Diffbot is trying to reorganize all the data on the Web so it can be put to better use.
The service “converts the existing Web into a structured database-like representation that can essentially be used for all sorts of intelligent applications,” said Mike Tung, Diffbot CEO.
On Thursday, Diffbot said it had received $500,000 in funding from Bloomberg Beta, the investment arm of the Bloomberg media company. Andy Bechtolsheim, a founder of Sun MIcrosystems and the first major investor in Google, is also a backer. Diffbot says it already has paying customers for the service, which is being used by Microsoft’s Bing, Adobe, Salesforce.com, and eBay.
The service creates an object for each Web page it finds. An object provides structure to a set of related data so that it can be programmatically reused, along with other similar objects, by a query engine or an external application. The software has been copying all the pages it finds on the Web and reorganizing them into objects.
Perhaps the most well-known example of this object-based approach is Google’s Knowledge Graph, a Semantic Web project. If a search is done on a particular keyword, such as the name “Johnny Depp,” Google will return, along with a standard list of Web pages, a box containing basic information on the actor, such as birth date and height. That box of information is a rendering of the “Johnny Depp” Knowledge Graph object built by Google.
Diffbot, which is based in Palo Alto, California, and was founded in 2008, claims its own collection of objects is superior to Google’s.
The 14-person company says it has created an entirely automated system for accurately creating objects. Google’s approach is at least partly manual, requiring individuals to edit objects after they have been created, confirmed a Google spokesman.
Google’s Knowledge Graph is larger than Diffbot’s, containing roughly a billion objects, while Diffbot’s global index of the Web now includes 600 million objects. But Google doesn’t yet offer a Knowledge Graph API for third-party commercial use, though it is working on one.
Diffbot is based on the idea that businesses could use such a collection of organized information for their own purposes. Nike, for instance, could deploy the service to build a profile of other shoe companies and their offerings, Tung suggested. DiffBot offers a set of APIs (application programming interfaces) that third-party applications can use to query the massive object set.
The company has developed a set of AI algorithms that can identify the context and subject of Web pages, some of which the company is in the process of patenting. One novel AI algorithm relies computer vision, which is not a widely used technique for indexing Web pages, Tung acknowledged. The layout and design of Web pages can provide important clues to help better define objects. “The layout is the signal that helps us determine what kind of page it is,” Tung said.

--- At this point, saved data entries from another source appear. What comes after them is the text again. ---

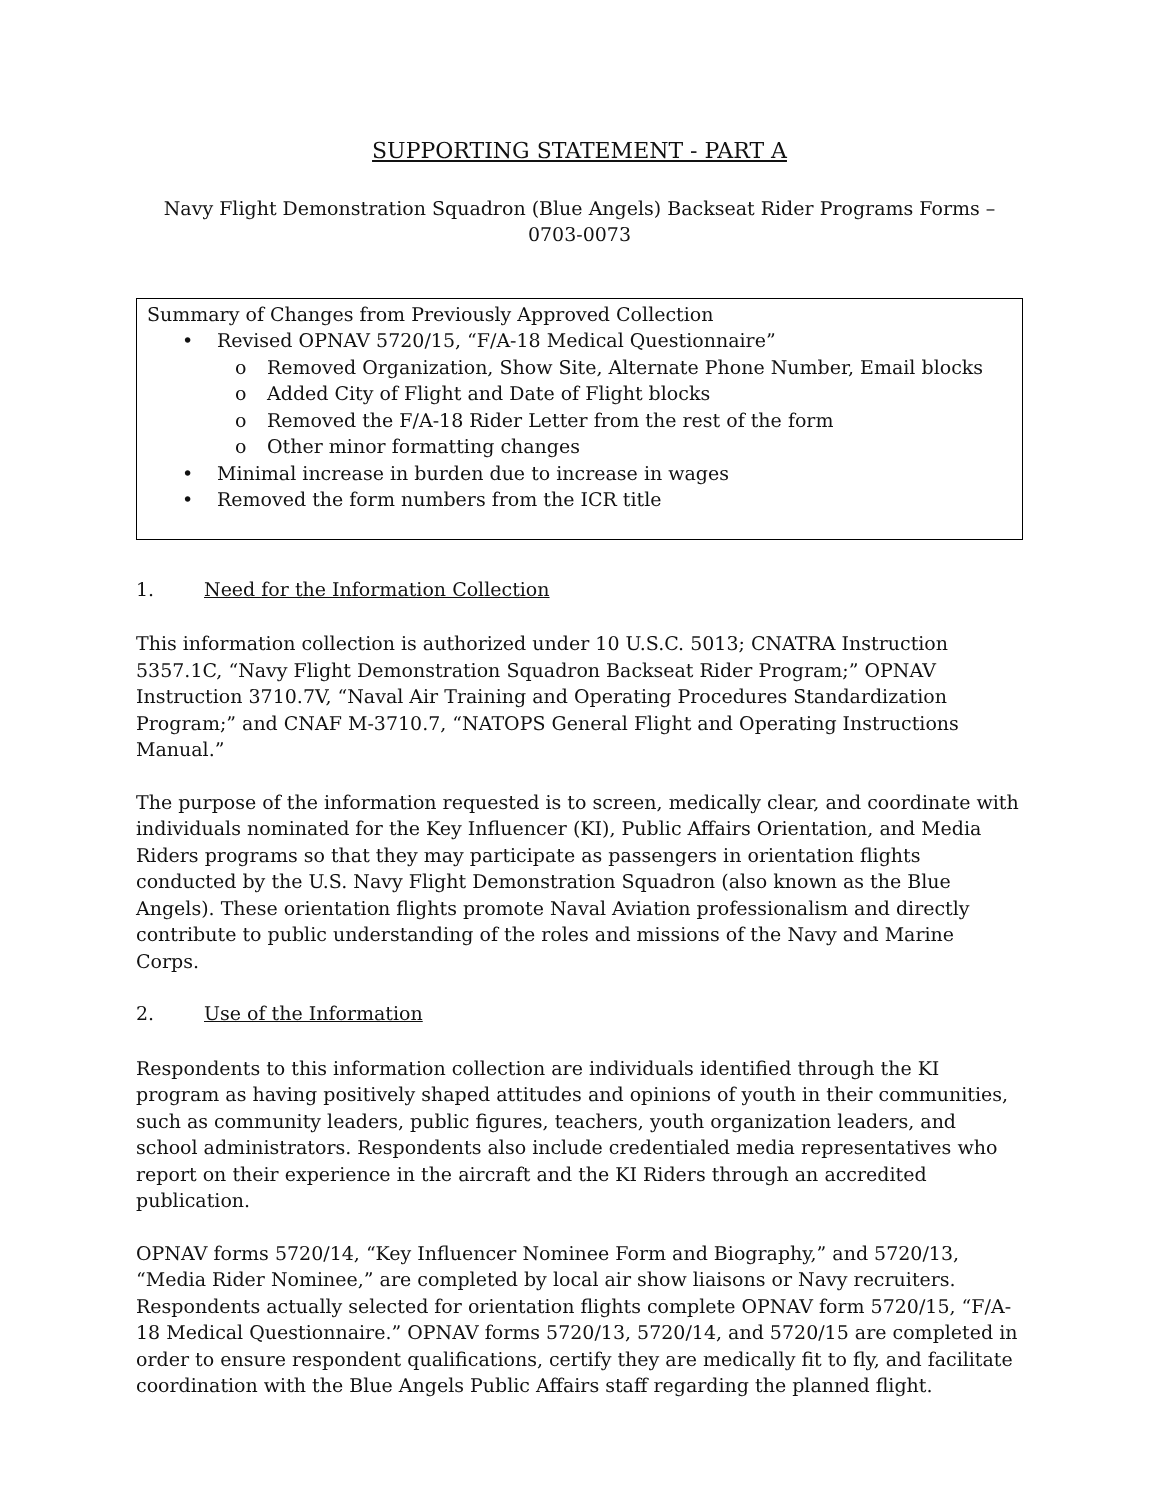SUPPORTING STATEMENT - PART A
Navy Flight Demonstration Squadron (Blue Angels) Backseat Rider Programs Forms – 0703-0073
Summary of Changes from Previously Approved Collection
• Revised OPNAV 5720/15, “F/A-18 Medical Questionnaire”
o Removed Organization, Show Site, Alternate Phone Number, Email blocks
o Added City of Flight and Date of Flight blocks
o Removed the F/A-18 Rider Letter from the rest of the form
o Other minor formatting changes
• Minimal increase in burden due to increase in wages
• Removed the form numbers from the ICR title
1. Need for the Information Collection
This information collection is authorized under 10 U.S.C. 5013; CNATRA Instruction 5357.1C, “Navy Flight Demonstration Squadron Backseat Rider Program;” OPNAV Instruction 3710.7V, “Naval Air Training and Operating Procedures Standardization Program;” and CNAF M-3710.7, “NATOPS General Flight and Operating Instructions Manual.”
The purpose of the information requested is to screen, medically clear, and coordinate with individuals nominated for the Key Influencer (KI), Public Affairs Orientation, and Media Riders programs so that they may participate as passengers in orientation flights conducted by the U.S. Navy Flight Demonstration Squadron (also known as the Blue Angels). These orientation flights promote Naval Aviation professionalism and directly contribute to public understanding of the roles and missions of the Navy and Marine Corps.
2. Use of the Information
Respondents to this information collection are individuals identified through the KI program as having positively shaped attitudes and opinions of youth in their communities, such as community leaders, public figures, teachers, youth organization leaders, and school administrators. Respondents also include credentialed media representatives who report on their experience in the aircraft and the KI Riders through an accredited publication.
OPNAV forms 5720/14, “Key Influencer Nominee Form and Biography,” and 5720/13, “Media Rider Nominee,” are completed by local air show liaisons or Navy recruiters. Respondents actually selected for orientation flights complete OPNAV form 5720/15, “F/A-18 Medical Questionnaire.” OPNAV forms 5720/13, 5720/14, and 5720/15 are completed in order to ensure respondent qualifications, certify they are medically fit to fly, and facilitate coordination with the Blue Angels Public Affairs staff regarding the planned flight.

An e-commerce site has an entirely different structure than a news site, for instance.
Diffbot is one of a number of companies building such “knowledge graphs,” through various sets of technologies, said Dave Schubmehl, an IDC research director who covers content analytics, discovery and cognitive systems. Such technology could be of potential value to any business that relies on understanding large amounts of external data, he said via email.
Another company working in this field is IBM, Schubmehl wrote. Last year, IBM purchased two companies to install similar capabilities in its Watson cognitive computing service. One was AlchemyAPI, which builds taxonomies of data assets, and the other is Blekko, which developed software for indexing Web sites.
Some organizations use other technologies to organize and synthesize large sets of otherwise unstructured information, according to Schubmehl. Neo4J and Oracle both offer graph databases, which are well-suited for identifying the connections across large collections of data. Others rely on semantic Web standards, such as the Sesame Java Framework, which is used for converting data into the structured RDF (Rich Description Framework) format.